El caso de Meruelo refuerza la validez unas medidas que Pablo Casado presentó en el programa electoral del PP y que ya ha presentado ante el Congreso. Básicamente tenemos que trabajar en cinco puntos:

  • Acción inmediata de las Fuerzas de Seguridad para un desalojo inmediato, en 48 horas, de quienes ocupen una vivienda que no es de su propiedad.
  • Recuperar el delito de ‘usurpación’, con penas de prisión de 1 a 3 años para quienes se instalen en domicilios ajenos y se resistan a devolverlos a la propiedad.
  • Prohibición del empadronamiento a quienes ocupen ilegalmente una vivienda en cualquier localidad española.
  • Autorización a las comunidades de vecinos para actuar judicialmente ante una ocupación.
  • Las ONG o partidos que promuevan o justifiquen la ocupación no recibirán subvenciones.

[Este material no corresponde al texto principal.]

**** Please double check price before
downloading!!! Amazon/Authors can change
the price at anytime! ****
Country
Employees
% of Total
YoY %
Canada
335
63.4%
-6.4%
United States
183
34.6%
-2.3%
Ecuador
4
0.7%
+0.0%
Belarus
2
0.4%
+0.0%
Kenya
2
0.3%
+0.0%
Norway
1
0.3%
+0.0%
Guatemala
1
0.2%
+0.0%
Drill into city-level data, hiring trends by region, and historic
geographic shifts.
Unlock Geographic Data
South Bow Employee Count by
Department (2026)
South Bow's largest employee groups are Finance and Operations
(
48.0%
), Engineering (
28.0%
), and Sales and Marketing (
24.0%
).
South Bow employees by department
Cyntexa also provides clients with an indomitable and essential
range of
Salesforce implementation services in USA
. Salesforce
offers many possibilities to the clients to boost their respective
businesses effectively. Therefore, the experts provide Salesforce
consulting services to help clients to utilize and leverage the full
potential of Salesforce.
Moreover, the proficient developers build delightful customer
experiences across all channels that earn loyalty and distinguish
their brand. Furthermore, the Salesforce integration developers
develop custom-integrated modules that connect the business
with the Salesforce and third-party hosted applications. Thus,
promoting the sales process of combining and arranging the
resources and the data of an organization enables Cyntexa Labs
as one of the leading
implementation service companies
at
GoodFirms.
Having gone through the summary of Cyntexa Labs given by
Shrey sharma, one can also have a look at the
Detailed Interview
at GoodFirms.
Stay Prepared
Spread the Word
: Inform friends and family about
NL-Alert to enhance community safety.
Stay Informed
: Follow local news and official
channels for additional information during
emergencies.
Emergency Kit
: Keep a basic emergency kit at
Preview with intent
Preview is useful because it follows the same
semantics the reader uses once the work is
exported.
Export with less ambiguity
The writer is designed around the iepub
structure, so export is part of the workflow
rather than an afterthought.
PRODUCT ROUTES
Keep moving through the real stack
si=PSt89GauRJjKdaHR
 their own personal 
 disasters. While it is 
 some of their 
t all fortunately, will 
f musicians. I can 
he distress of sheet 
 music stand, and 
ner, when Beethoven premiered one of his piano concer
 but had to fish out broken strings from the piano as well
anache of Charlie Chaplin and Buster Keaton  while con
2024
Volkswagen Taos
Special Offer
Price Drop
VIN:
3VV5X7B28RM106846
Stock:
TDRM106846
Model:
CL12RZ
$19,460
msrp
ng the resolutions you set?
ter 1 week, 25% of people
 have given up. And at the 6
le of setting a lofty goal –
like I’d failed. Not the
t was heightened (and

Solo con una ley que proteja la propiedad privada podremos evitar que los ciudadanos tengan que acudir a empresas de intimidación o presión a los ‘okupas’. Solo así evitaremos que algunos ciudadanos, ante el desamparo legal, quieran tomarse la justicia por su mano.

Si queremos que impere la ley, es preciso que ésta proteja a quienes la cumplen y no a quienes se aprovechan de ella, a quienes se acostumbran a jugar sucio y terminan ganando.

Javier Puente Redondo

Senador de Cantabria por el Partido Popular.